Tip from a Personal Trainer: Take your time learning the movements. Focus on getting your technique down before you start adding weight. Everyone is worried about getting injured in the gym, and as someone that’s done it a few times, that never goes away. But if you go in and focus on doing the exercise correctly, the risk of injury drops a lot, and you’ll enjoy exercising more.

Focus on a handful of movements and variations of movements patterns (squat, lunge, hinge, push, pull, core) and get really good at them. Practicing the same movements for an extended period of time is one of the quickest ways to lessen the learning curve when you start.

It’s OK if you miss a planned workout.

What happens if you miss a single workout? Nothing, really. One of the hardest skills to learn is listening to your body and recognizing when it tells you that you need to rest some more.  If you’ve been consistent with exercising for, say, a few weeks, you will lose absolutely nothing by skipping one workout to get some extra sleep or time to yourself. In this case, focus on other parts of wellness like meditating, taking time to make breakfast, or spending time with loved ones. Don’t beat yourself up about it — there’s nothing wrong with missing a planned workout or lifting lighter now and again.

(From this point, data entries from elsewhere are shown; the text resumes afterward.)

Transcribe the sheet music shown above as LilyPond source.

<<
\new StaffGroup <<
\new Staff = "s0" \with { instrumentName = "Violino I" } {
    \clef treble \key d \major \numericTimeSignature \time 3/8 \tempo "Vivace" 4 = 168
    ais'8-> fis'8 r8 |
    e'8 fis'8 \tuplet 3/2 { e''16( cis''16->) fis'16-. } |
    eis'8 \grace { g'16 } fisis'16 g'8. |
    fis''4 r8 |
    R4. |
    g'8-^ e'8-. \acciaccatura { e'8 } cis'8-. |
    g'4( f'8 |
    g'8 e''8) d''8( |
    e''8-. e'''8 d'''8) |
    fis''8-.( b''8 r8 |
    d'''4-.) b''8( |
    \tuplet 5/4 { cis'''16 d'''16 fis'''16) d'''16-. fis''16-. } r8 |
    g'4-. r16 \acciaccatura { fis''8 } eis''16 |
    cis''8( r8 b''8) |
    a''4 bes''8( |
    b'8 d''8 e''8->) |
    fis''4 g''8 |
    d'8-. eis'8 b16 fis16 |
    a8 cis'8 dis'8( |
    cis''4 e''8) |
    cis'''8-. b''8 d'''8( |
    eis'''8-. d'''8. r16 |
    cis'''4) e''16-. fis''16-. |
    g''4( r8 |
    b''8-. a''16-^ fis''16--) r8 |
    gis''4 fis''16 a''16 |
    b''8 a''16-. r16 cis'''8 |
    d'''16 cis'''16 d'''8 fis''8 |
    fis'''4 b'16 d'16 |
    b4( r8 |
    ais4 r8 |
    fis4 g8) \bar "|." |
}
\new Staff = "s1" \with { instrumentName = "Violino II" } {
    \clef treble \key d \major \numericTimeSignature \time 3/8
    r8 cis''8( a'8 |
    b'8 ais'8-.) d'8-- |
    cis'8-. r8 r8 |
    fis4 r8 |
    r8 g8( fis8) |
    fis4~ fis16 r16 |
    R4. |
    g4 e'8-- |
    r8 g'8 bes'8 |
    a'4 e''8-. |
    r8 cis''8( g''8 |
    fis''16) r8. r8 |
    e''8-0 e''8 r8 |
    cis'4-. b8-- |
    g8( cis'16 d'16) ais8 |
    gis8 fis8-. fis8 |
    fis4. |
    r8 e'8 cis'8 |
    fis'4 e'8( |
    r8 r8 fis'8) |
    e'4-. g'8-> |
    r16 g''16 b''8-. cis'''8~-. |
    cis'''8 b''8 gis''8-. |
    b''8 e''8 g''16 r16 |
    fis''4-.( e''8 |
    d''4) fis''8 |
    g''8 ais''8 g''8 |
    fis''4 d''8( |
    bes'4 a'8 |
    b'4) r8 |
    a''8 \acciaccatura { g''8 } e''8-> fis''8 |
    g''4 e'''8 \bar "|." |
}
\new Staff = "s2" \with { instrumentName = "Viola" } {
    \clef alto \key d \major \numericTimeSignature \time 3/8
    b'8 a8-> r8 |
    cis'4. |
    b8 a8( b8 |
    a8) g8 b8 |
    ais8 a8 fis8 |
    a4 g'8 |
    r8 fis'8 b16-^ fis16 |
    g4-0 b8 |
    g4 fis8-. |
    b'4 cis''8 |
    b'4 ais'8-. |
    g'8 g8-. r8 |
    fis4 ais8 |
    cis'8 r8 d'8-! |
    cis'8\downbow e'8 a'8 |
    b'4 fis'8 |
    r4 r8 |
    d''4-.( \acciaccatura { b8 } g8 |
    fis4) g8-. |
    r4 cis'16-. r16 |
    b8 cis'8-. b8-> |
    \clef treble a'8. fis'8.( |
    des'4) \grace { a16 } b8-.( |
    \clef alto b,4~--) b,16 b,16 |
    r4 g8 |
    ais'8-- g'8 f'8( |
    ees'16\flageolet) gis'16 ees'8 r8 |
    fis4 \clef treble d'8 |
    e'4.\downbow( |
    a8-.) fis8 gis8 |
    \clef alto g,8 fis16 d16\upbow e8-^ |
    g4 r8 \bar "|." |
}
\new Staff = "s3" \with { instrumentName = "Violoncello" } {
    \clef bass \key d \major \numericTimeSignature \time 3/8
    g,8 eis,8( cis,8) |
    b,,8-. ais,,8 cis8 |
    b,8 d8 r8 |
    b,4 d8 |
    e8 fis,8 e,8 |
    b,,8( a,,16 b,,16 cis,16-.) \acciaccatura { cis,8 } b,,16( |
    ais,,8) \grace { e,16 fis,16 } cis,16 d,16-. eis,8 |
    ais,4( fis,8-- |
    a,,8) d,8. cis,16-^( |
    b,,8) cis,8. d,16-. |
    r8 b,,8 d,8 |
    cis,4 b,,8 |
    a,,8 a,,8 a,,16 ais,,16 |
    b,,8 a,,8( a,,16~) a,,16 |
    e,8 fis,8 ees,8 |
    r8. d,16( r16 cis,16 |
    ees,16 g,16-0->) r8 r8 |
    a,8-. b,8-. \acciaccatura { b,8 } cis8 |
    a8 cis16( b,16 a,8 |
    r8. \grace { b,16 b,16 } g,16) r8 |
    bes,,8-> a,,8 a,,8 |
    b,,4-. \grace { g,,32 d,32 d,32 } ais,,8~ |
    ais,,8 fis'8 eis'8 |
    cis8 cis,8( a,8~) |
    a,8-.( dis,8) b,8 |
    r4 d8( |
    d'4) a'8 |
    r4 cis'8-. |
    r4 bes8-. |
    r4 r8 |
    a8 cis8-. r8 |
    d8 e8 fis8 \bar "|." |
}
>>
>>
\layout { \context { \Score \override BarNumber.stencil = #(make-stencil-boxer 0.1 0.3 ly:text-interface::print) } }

Tip from a Personal Trainer: Ease into your routine. There’s nothing saying you can’t add extra days to exercise down the road. Try not to think about days off as a waste of time, instead, look at it as another day to give your body more time to recover. Exercising is just the initiation of change; when you take time off to rest and eat appropriately for your goals you’ll start to see changes.

Don’t stick with something you hate.

It’s ridiculously common to hear people brag about how they “survived” their workouts because they don’t like that way of exercising, but someone recommended it so that’s what they do.  Exercise should be something that adds to your life and makes you feel good — not something you’re trudging through resentfully. If you think you hate a workout, you’re probably either not choosing workouts you enjoy or you could be working out for the wrong reasons. Doing workouts you hate is stressful and detracts from your happiness; and happiness is really beneficial for your health.

Tip from a Personal Trainer: I like to have my clients try different exercises or methods of training every 2-3 weeks when they get started. Not only does it keep them interested in variety, but maybe they like powerlifting or tai chi and didn’t know it. Once you find the way you enjoy exercise the most, stick to it and throw in variety as you want to.


Don’t overdo it.

Keep your exercise intensity in mind. High-intensity workouts like HIIT or Tabata are fun and a great way to work up a sweat, but they probably shouldn’t be done more than once or twice a week because the higher the exercise intensity, the more recovery time you’ll need.

Tip from a Personal Trainer: I recommend 2-3 days of moderate to intense exercise per week. It doesn’t necessarily have to be intense to make progress a week especially for people starting out. If you constantly feel tired because you’re not sleeping well, feel excessively sore, are always thirsty, or start dreading when it’s time to exercise, you probably need to take a few days off and focus on recovery.

Don’t fall into the comparison trap.

If you’re new to exercising, it’s easy to fall into the trap of comparing yourself to everyone around you or even influencers on social media. Don’t let yourself fall into that spiral! You are not the person you’re comparing yourself to. They have different genetics, a different fitness level, different goals, and may have more exercise experience.

What you’re doing is comparing the first chapter of your book to their chapter 17. You’re getting started with the story setting the stage and establishing who the characters are while they’ve already beaten Voldemort once.

Tip from a Personal Trainer: Remember that there is nothing superior about that person that allows them to have their abilities or physique, and it doesn’t in any way take away from the benefits that you’re receiving from your exercise. The only person you should compare yourself to is you from yesterday. Did you get better? Did the workout feel easier? Did you lift more weight or more reps? If you did any of these things, you’re doing great, and you should be proud of what you’ve accomplished so far.